“道歉还怕被人听?”
怀里的人皱了眉,亮金色的眼睛变成唯一光源。两人的吐息很快把被窝浸泡得热气腾腾,于是滞涩的血液重新流回手脚,沿途激出类似虫豸啃咬的酥麻刺痛。
情况不太妙。她今天似乎不吃这套。
呼吸不顺畅,思维也逐渐钝重。不算澄清的视野里,她的眸光穿透虚幻的雾气,漫反射出细腻的金色尘埃。和刚刚手心碾成齑粉的玻璃碎如出一辙,只是再亮一点。也许因为更近一点。突然记起在哪读到,有种腹部长着特化发光器的昆虫。叫什么名字的?但现在不是想这个的时候。
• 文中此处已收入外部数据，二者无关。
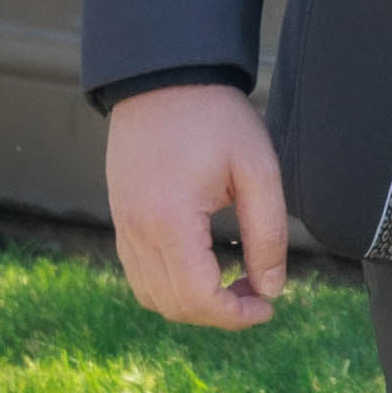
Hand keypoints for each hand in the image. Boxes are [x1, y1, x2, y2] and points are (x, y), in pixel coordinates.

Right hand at [107, 81, 290, 325]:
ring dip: (194, 304)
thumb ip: (268, 234)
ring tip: (234, 281)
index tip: (268, 305)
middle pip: (174, 306)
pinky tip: (204, 266)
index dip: (236, 316)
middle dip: (219, 314)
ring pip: (152, 297)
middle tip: (257, 293)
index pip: (198, 298)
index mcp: (170, 220)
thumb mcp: (257, 169)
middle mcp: (137, 230)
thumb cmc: (215, 117)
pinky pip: (139, 274)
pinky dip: (171, 285)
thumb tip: (272, 289)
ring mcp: (123, 226)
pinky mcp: (120, 218)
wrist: (163, 76)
库洛洛很快反应过来,万幸语言系统没完全宕机。唇齿相碰,话就滚落。
“不是。”总之先否认。
“打架都不怕被人听,道歉怎么会怕。”再扯出理由。
她唇角扬起,眼睛也弯起来。
此刻纵使脑子再不清醒,也生出被什么危险生物牢牢锁定的知觉,脊椎骨窜上凉意。
伊洛丝的声音缓慢又柔和:“重新定义‘悄悄话’?”
‘这不怪我。’库洛洛坚信。那种千钧一发的情况,谁能记得随口胡诌的借口?但如果逃过这劫,绝不能再犯这样的低级错误了。起码得保证同段对话里使用的所有借口相辅相成,逻辑严谨。
等等,还没到认输的时候,再想想。“悄悄话”是不是一词多义?能不能做成什么隐喻,什么借喻,什么引申?
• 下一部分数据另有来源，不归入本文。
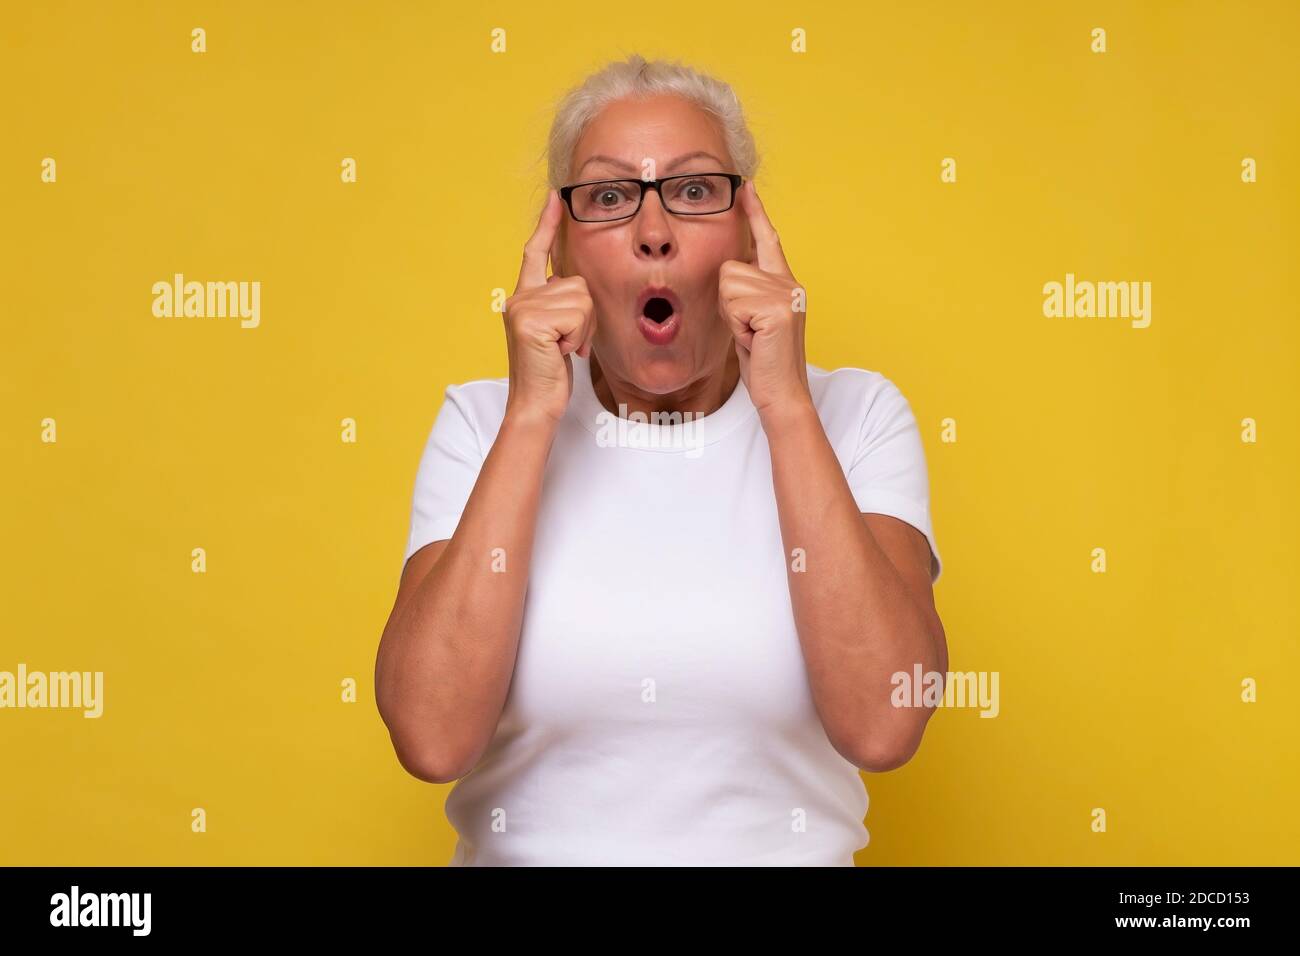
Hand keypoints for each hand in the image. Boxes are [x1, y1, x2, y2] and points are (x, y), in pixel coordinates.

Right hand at [502, 189, 596, 425]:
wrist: (535, 404)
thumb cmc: (551, 373)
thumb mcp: (558, 332)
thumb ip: (561, 305)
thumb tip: (577, 287)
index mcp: (524, 297)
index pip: (535, 253)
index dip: (547, 225)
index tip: (555, 199)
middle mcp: (519, 297)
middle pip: (578, 283)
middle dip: (585, 318)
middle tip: (567, 344)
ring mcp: (522, 307)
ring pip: (582, 299)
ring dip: (583, 330)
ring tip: (563, 349)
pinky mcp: (530, 321)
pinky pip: (578, 315)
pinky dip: (578, 337)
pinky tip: (561, 352)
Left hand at [717, 180, 811, 419]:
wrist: (782, 394)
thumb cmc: (764, 362)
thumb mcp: (751, 320)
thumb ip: (747, 293)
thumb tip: (730, 272)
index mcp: (785, 282)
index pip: (767, 239)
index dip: (755, 212)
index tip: (745, 187)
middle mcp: (789, 282)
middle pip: (730, 268)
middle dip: (728, 304)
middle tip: (749, 331)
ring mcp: (787, 293)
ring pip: (728, 285)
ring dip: (731, 316)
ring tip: (752, 336)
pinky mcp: (778, 308)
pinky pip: (733, 303)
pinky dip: (737, 326)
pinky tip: (755, 340)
“不是。”库洛洛咬咬牙。求饶的话到嘴边了突然灵光一闪,舌头转弯。
“‘悄悄话’指的不是道歉。除了道歉,我还想说点别的。”
总之今晚怎么也不可能承认,那一推门纯粹是听到侠客声音就怒不可遏的条件反射。哪怕到现在也没想清楚,这股莫名其妙的愤怒是针对纠缠不休的侠客,还是含笑迎接侠客的她。
怎么看见自己的时候一脸阴鸷,扫到他就瞬间融化?
也不知道她信是没信。她懒懒地抬眸,不轻不重地投过来一眼:“嗯?”
“……先呼吸一点新鲜空气,好不好?”连哄带骗地。
就目前思维的运转速度,再聊下去,今天真的会死也说不定。好在伊洛丝看起来真的困了,眼皮都不大愿意睁开,只发出个表示模糊意愿的鼻音。
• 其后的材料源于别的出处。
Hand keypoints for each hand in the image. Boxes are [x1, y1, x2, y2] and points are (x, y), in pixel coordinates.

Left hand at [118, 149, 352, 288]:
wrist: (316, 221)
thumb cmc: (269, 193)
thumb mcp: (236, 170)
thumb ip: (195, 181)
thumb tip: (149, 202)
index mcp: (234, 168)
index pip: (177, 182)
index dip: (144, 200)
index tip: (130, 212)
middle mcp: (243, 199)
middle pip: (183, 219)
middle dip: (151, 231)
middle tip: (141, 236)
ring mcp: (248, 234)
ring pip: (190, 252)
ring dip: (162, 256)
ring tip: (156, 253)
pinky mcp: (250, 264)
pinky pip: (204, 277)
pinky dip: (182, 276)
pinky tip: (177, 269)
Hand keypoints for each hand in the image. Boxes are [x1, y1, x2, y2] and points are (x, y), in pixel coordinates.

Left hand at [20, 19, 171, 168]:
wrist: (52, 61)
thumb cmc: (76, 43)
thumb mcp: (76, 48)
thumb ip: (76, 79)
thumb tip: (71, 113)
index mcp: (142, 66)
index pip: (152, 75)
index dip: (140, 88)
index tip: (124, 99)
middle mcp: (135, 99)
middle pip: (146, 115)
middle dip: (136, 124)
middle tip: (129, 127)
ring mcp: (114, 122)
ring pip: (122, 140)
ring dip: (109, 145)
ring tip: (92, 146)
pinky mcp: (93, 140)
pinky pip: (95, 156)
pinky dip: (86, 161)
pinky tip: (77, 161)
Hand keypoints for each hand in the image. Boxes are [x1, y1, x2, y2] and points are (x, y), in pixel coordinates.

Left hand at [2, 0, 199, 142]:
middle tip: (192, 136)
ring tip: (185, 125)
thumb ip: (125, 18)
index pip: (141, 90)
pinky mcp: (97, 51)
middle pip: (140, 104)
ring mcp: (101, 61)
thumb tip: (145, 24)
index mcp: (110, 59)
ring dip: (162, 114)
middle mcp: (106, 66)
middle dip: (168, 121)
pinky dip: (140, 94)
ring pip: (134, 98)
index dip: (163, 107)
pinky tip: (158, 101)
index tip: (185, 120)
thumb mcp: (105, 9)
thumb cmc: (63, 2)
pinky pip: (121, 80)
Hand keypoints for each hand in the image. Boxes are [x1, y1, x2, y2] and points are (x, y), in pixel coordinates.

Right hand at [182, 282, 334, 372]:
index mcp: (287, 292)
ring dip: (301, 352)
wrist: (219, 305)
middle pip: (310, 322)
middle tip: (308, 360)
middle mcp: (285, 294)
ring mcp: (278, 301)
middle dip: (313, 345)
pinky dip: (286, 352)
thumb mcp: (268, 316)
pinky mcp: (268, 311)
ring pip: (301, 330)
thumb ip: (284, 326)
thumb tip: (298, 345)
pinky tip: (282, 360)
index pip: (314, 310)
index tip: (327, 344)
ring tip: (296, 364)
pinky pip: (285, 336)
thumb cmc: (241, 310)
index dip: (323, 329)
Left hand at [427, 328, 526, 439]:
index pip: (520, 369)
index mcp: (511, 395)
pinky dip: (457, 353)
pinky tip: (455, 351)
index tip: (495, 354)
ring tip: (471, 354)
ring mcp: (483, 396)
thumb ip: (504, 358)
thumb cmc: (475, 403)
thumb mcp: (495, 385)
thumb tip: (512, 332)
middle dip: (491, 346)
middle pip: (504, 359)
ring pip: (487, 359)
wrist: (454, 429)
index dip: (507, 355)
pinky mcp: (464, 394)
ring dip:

库洛洛掀开被子,露出两颗脑袋,顺手帮她掖好,再重新把貌似毫无攻击性的人捉进怀里。
结果空气一流通,他醒了,她也醒了。
“说。”她冷道。
简单一个字,脑内忽然一片空白。
从哪说起,给她讲最近看得书么?看了什么来着,还有哪些没提过……明明是预想过,早就构思过的场景,这会儿突然什么也记不得了。只看见自己的影愣愣地落入她眼里。趣事,叙事,史诗,事实,都变成她眼底一座流沙堆砌的高塔,飞速朝中心塌陷,形成个漏斗状的巨大空洞。那呆滞的影子底下是什么?
也许是个不断盘旋的愚蠢问题。
“为什么松手?”
“啊?”伊洛丝一愣,睫毛跟着抖了抖,“什么松手?”
库洛洛也跟着一愣。“晚上,你和侠客说完那段不通顺的话,就把手抽走了。”
“……啊?”伊洛丝伸手覆上他的额头,末了又拿自己的额头贴近他的额头,“没发烧啊。你脑子坏了?”
她这么说这么做的时候太正经了,像是真切的关心。
况且库洛洛承认这是口不择言。谁会深究牢记一个动作的含义?也许脑子真的被累积的愠怒气坏了,当下缓过来,脑细胞还没重新长大,于是笨的有点离奇,也讲得通。